Whole EDTA blood samples were analyzed in duplicate for complete blood count with differential leukocyte count were performed with a Hemavet 850FS Multi Species Hematology System (Drew Scientific) in mouse hematology settings. Serum haptoglobin (Life Diagnostics, Inc.) and serum amyloid protein A (Life Diagnostics, Inc.) were measured according to the manufacturers’ instructions. Multiplex inflammatory cytokine levels were measured with proinflammatory panel 1 (mouse) kits (Meso Scale Diagnostics, LLC).

ELISA Detection of Anti-Neu5Gc Antibodies in Mice Serum.

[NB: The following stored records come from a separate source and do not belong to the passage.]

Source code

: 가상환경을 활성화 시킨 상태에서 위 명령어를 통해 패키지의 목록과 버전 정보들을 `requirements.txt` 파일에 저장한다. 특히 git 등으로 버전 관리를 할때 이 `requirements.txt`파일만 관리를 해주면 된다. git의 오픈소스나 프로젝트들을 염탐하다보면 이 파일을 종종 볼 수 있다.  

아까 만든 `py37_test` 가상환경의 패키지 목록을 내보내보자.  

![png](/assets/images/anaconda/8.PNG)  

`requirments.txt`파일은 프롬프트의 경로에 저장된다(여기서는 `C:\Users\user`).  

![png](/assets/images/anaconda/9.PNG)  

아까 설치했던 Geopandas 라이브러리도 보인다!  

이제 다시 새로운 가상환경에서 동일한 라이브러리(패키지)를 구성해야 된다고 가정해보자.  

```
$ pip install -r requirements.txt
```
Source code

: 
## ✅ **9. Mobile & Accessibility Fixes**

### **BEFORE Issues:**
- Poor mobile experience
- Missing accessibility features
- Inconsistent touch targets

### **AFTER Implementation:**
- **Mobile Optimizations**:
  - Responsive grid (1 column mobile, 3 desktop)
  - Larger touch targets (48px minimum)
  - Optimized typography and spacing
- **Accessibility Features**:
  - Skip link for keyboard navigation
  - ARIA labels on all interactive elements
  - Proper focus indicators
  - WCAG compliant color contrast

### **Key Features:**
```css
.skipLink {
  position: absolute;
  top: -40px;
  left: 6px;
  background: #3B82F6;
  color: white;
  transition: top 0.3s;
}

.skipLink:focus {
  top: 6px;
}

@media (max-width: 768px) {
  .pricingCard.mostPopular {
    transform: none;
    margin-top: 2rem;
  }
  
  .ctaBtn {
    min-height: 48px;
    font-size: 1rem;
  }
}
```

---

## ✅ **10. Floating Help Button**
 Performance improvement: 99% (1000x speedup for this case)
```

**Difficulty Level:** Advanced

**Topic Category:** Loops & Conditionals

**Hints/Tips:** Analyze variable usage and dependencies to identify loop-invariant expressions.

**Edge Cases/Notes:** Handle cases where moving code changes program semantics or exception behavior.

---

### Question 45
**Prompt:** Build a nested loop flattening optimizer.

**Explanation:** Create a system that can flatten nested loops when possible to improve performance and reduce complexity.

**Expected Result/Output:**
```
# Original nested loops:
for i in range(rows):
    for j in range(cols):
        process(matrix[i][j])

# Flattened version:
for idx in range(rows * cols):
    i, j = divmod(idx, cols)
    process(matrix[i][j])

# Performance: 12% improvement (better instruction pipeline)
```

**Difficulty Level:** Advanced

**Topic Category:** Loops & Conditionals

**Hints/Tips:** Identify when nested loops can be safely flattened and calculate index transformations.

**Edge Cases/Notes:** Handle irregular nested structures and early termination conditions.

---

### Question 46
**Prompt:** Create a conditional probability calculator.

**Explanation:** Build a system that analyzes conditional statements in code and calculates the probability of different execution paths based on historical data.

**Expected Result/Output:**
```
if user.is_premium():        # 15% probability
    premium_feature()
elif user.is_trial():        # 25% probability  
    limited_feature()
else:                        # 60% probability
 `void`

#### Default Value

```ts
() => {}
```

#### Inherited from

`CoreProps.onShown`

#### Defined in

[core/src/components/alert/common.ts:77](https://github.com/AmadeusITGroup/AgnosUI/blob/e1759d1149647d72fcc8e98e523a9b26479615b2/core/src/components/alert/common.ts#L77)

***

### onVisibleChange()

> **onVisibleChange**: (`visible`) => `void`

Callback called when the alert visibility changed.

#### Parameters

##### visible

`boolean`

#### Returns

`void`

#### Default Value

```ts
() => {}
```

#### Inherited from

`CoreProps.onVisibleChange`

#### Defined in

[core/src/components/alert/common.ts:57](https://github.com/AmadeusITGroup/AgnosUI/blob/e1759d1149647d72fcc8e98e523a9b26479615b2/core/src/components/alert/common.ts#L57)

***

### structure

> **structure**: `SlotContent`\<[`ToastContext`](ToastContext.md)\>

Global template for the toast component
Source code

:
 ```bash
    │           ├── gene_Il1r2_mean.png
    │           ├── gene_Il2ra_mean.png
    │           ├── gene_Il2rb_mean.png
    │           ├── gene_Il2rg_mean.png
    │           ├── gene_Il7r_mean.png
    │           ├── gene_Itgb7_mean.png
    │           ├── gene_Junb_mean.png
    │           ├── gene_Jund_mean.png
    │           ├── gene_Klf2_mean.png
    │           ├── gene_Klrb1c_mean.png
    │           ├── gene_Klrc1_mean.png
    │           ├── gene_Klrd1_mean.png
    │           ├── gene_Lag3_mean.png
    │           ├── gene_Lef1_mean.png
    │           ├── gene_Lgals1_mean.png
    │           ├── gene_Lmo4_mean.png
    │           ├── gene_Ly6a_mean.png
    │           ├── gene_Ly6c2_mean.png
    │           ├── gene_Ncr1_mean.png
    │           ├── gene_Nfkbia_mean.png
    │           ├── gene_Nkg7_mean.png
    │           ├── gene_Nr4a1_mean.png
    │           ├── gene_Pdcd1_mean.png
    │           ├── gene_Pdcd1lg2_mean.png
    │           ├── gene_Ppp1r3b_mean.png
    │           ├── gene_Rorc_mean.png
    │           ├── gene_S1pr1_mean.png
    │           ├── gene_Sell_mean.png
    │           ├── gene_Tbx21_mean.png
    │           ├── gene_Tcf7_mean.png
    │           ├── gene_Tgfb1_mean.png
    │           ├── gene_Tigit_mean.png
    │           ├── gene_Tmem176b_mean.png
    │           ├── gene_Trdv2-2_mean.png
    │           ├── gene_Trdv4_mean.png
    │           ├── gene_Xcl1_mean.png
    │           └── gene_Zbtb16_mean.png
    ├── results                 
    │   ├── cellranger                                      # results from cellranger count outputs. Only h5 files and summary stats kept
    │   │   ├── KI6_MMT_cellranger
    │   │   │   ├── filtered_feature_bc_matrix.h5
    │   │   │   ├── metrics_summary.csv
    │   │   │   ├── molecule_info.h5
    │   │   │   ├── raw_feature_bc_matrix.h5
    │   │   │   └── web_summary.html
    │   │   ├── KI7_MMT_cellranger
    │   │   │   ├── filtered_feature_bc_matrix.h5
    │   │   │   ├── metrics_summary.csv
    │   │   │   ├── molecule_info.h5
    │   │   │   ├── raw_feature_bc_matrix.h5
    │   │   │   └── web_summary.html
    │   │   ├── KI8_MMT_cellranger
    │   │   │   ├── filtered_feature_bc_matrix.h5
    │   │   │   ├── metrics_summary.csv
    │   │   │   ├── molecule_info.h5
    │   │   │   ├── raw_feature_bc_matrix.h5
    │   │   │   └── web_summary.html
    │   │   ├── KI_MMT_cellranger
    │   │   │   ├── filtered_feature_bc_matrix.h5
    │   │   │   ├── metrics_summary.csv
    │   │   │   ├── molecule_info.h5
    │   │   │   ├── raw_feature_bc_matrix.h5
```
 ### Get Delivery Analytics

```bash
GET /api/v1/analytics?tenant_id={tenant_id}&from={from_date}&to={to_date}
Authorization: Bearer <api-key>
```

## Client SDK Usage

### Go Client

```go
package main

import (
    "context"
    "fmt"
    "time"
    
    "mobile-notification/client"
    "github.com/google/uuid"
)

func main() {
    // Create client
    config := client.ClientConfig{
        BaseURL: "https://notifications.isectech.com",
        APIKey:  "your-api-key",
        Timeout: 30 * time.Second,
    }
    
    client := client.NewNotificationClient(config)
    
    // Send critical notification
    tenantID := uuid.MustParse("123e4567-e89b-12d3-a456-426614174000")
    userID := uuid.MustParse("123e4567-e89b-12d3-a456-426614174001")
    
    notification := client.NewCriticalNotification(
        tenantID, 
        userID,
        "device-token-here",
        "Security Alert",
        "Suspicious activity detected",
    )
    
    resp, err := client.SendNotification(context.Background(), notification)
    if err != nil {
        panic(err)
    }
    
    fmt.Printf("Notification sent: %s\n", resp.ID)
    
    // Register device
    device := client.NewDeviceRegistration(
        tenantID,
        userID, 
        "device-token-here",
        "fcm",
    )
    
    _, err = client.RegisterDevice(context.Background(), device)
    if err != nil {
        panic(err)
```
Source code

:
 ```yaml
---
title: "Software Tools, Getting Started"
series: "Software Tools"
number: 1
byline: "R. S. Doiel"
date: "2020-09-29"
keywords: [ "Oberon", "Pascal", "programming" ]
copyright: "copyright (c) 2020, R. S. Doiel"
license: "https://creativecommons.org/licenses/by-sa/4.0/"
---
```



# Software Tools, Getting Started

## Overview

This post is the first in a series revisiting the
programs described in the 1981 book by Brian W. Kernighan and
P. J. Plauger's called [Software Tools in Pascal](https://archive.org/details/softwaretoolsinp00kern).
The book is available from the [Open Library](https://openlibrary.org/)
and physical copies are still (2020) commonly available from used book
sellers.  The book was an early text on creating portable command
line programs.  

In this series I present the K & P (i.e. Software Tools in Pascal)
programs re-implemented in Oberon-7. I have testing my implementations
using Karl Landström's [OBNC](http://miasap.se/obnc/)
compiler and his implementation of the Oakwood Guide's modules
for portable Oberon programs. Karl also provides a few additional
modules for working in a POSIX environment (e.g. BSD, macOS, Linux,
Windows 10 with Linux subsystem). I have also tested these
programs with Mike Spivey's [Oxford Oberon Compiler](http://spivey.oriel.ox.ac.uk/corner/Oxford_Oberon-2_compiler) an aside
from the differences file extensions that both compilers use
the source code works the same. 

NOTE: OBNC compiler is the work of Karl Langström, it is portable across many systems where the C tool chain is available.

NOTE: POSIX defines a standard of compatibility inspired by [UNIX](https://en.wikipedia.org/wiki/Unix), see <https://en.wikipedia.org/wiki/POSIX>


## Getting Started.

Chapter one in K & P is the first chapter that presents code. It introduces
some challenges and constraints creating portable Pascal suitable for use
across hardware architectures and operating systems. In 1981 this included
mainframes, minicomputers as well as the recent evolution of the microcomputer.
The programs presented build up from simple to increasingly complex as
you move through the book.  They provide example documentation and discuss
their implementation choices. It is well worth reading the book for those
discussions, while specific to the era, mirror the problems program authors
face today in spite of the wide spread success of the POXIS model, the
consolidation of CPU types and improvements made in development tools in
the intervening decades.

Microtiter plate wells were coated with Neu5Gc-rich bovine submaxillary mucin (Sigma) in sodium carbonate-bicarbonate buffer at 4 °C overnight. Wells were incubated with 1:100 dilutions of mouse serum at room temperature for 2 h. Thereafter, wells were incubated with HRP-conjugated goat anti-mouse IgG. Mild periodate treatment is used to selectively cleave sialic acid side-chains and eliminate specific reactivity, as described previously (29).

Statistical Analysis.

All data were analyzed by Student’s t test, Mann–Whitney U test, Kruskal–Wallis test, 1-way ANOVA, or 2-way ANOVA, Pearson correlation coefficient and presented as mean ± SEM. Statistical analyses were performed using Prism software (version 8; GraphPad Software). P values less than 0.05 were considered significant.